## PASSAGE FOR REVIEW
::::::

His administration has sought to block all new leasing for wind farms on federal lands and waters and moved to revoke federal approval for other permitted wind developments off the coasts of Maryland and Massachusetts. The White House also recently instructed a half-dozen federal agencies to probe the risks of offshore wind, The Times has reported.

“Windmills, we’re just not going to allow them,” Mr. Trump said during a recent cabinet meeting.

The quicker phaseout of tax credits for wind power, passed by Congress this summer, is only adding to the industry’s troubles. Energy analysts now expect that no new offshore wind farms will get built in the United States after 2028.

“I feel for the wind guys, man,” said Toby Rice, the chief executive of Pittsburgh-based EQT, one of the country’s largest natural gas producers. “I know exactly how it feels when you have an energy project that’s close to getting built getting stopped. I would like to see a world where that doesn’t happen.”

::::::

## RECORDS SUPPLIED

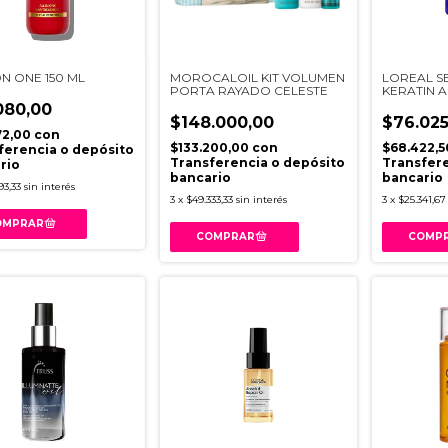
N ONE 150 ML
MOROCALOIL KIT VOLUMEN
LOREAL S
PORTA RAYADO CELESTE
KERATIN A
SERUM X 
080,00
$148.000,00
$76.025
72,00
con
$133.200,00
con
$68.422,
ferencia o depósito
Transferencia o depósito
Transfere
rio
bancario
bancario
93,33
sin interés
3
x
$49.333,33
sin interés
3
x
$25.341,67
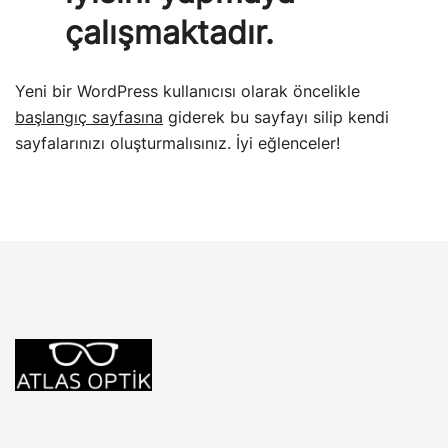
çalışmaktadır.
Yeni bir WordPress kullanıcısı olarak öncelikle
başlangıç sayfasına
giderek bu sayfayı silip kendi
sayfalarınızı oluşturmalısınız. İyi eğlenceler!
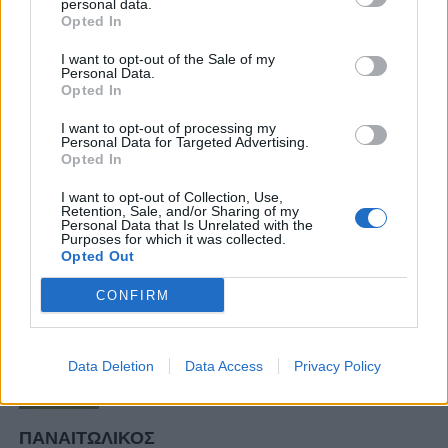
personal data.
Συνολικά στην καριέρα του σε 149 συμμετοχές
Opted In
καταγράφει 19 γκολ και 7 ασίστ.
I want to opt-out of the Sale of my
Personal Data.
Opted In
I want to opt-out of processing my
6 COMMENTS
Personal Data for Targeted Advertising.
Opted In
ΤΕΛΕΥΤΑΙΑ ΝΕΑ
I want to opt-out of Collection, Use,
Retention, Sale, and/or Sharing of my
Personal Data that Is Unrelated with the
ΠΑΝΑΙΤΩΛΙΚΟΣ
Purposes for which it was collected.
Θλίψη για τον θάνατο του παλαίμαχου
Opted Out
του Παναιτωλικού, Κώστα
Καμποσιώρα
CONFIRM
ΠΑΝΑΙΤΩΛΙΚΟΣ
Ήττα στο φινάλε στη Λιβαδειά
Data Deletion
Data Access
Privacy Policy
ΠΑΝΑΙΤΩΛΙΚΟΣ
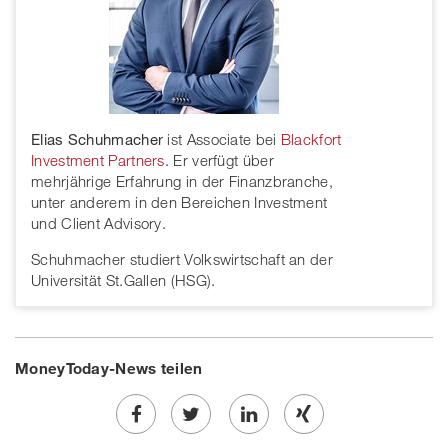
Elias Schuhmacher
ist Associate bei
Blackfort
Investment Partners
. Er verfügt über
mehrjährige Erfahrung in der Finanzbranche,
unter anderem in den Bereichen Investment
und Client Advisory.
Schuhmacher studiert Volkswirtschaft an der
Universität St.Gallen (HSG).
MoneyToday-News teilen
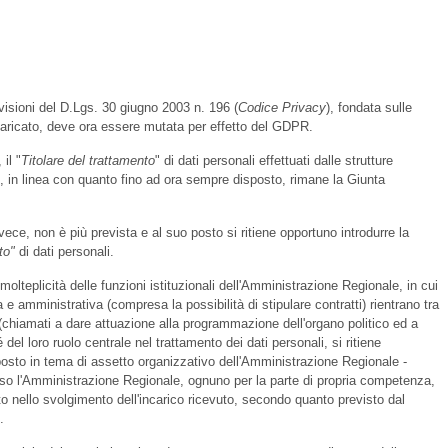
visioni del D.Lgs. 30 giugno 2003 n. 196 (
Codice Privacy
), fondata sulle
ncaricato, deve ora essere mutata per effetto del GDPR.
il "
Titolare del trattamento
" di dati personali effettuati dalle strutture
le, in linea con quanto fino ad ora sempre disposto, rimane la Giunta
nvece, non è più prevista e al suo posto si ritiene opportuno introdurre la
nto"
di dati personali.
olteplicità delle funzioni istituzionali dell'Amministrazione Regionale, in cui
a e amministrativa (compresa la possibilità di stipulare contratti) rientrano tra
(chiamati a dare attuazione alla programmazione dell'organo politico ed a
é del loro ruolo centrale nel trattamento dei dati personali, si ritiene
osto in tema di assetto organizzativo dell'Amministrazione Regionale -
resso l'Amministrazione Regionale, ognuno per la parte di propria competenza,
ato nello svolgimento dell'incarico ricevuto, secondo quanto previsto dal
.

::::::

## YOUR OBJECTIVE
Set down the passage on offshore wind above word for word, starting at "His administration has" and ending at "recent cabinet meeting.".

## OUTPUT FOR THIS TASK
His administration has sought to block all new leasing for wind farms on federal lands and waters and moved to revoke federal approval for other permitted wind developments off the coasts of Maryland and Massachusetts. The White House also recently instructed a half-dozen federal agencies to probe the risks of offshore wind, The Times has reported.

“Windmills, we’re just not going to allow them,” Mr. Trump said during a recent cabinet meeting.